EXERCISE REQUIREMENTS: Print the data below exactly as it appears, line for line, and omit the pictures from your output.

★ ★ ★

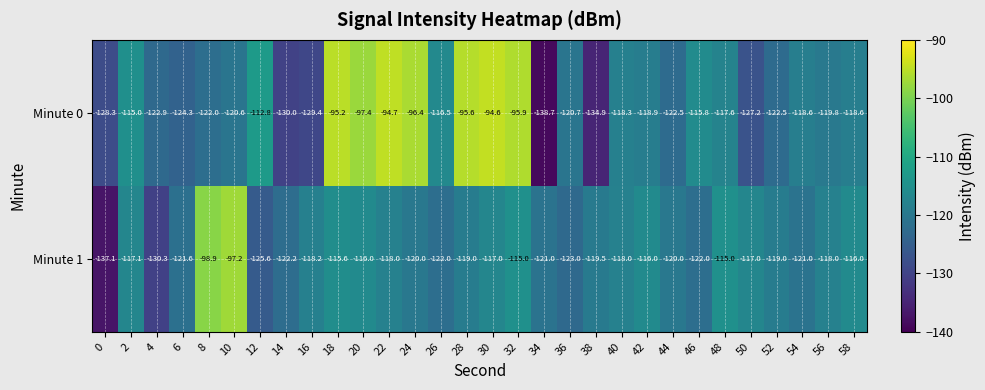

Which category has the highest value across all series?

30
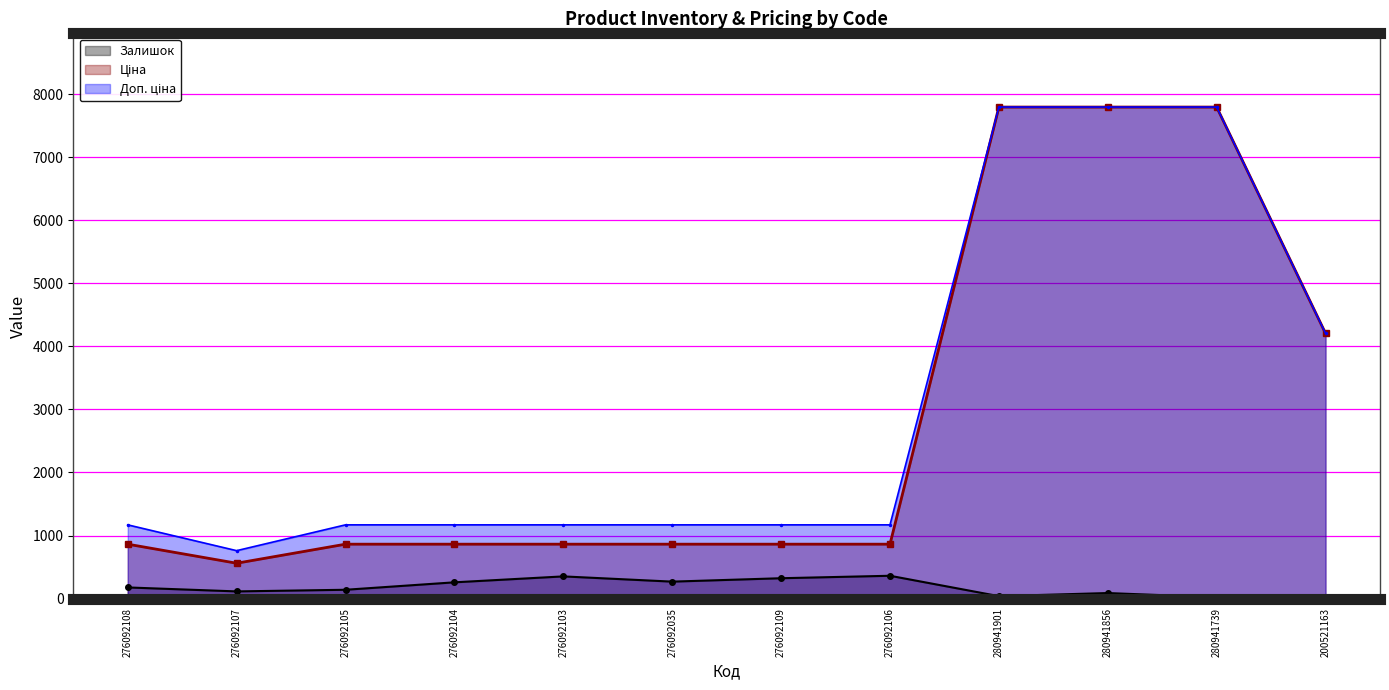

How many lines are shown in the chart?

3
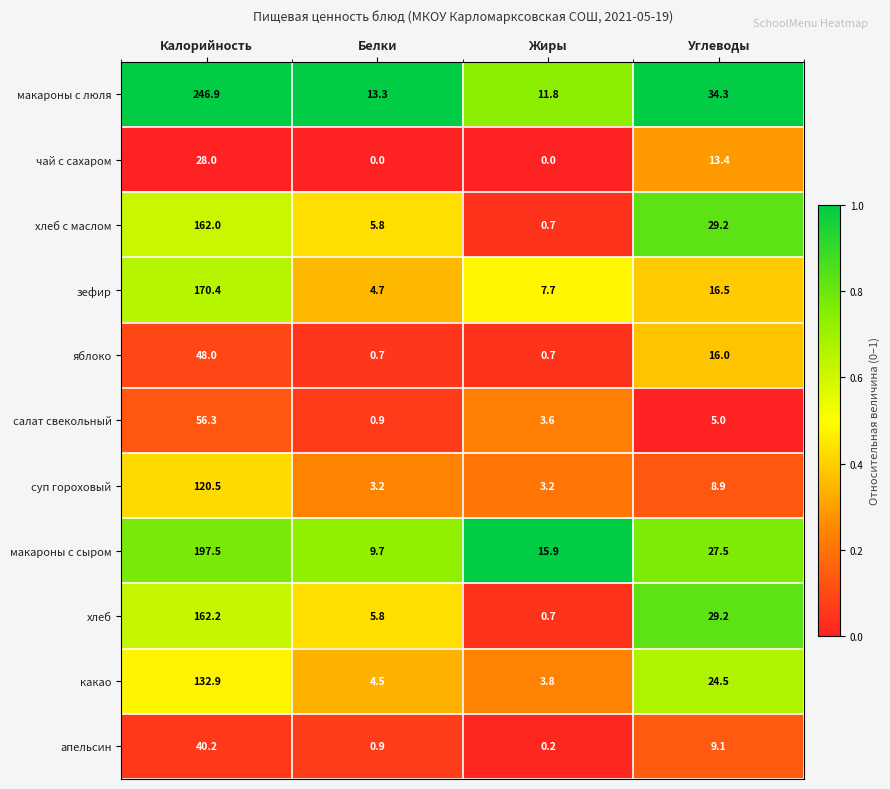

List the labels in order of апельсин value, smallest first.

Жиры, Белки, Углеводы, Калорийность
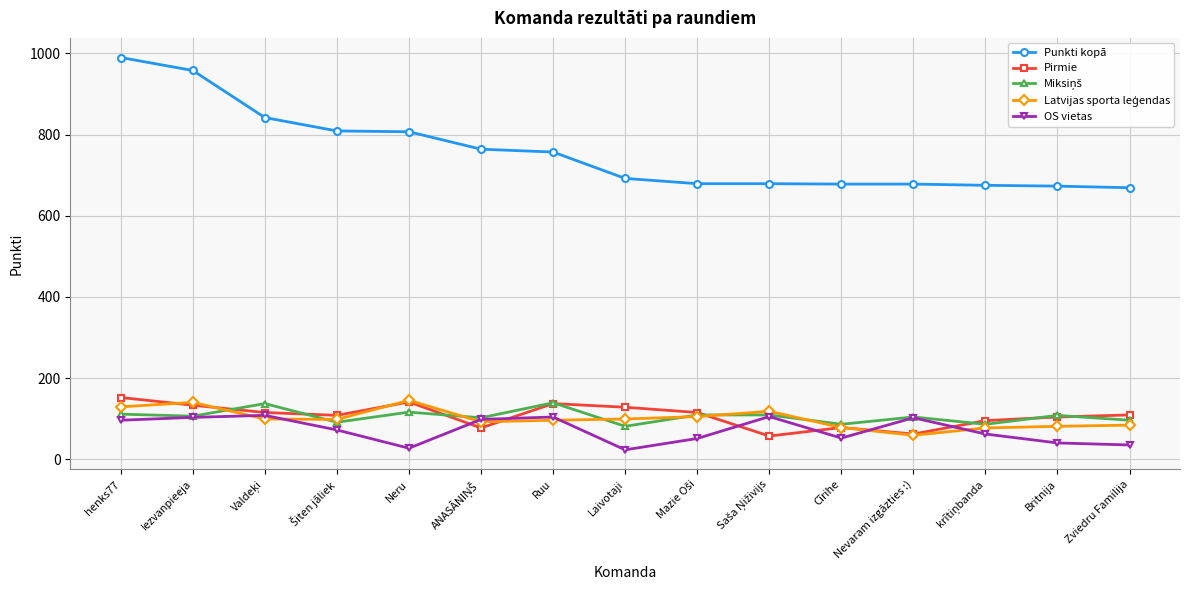

Which label corresponds to the largest value in the chart?

henks77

★ ★ ★

RESPONSE TO THE TASK:
Which category has the highest value across all series?

30

How many lines are shown in the chart?

3

List the labels in order of апельсин value, smallest first.

Жиры, Белки, Углеводы, Калорийность

Which label corresponds to the largest value in the chart?

henks77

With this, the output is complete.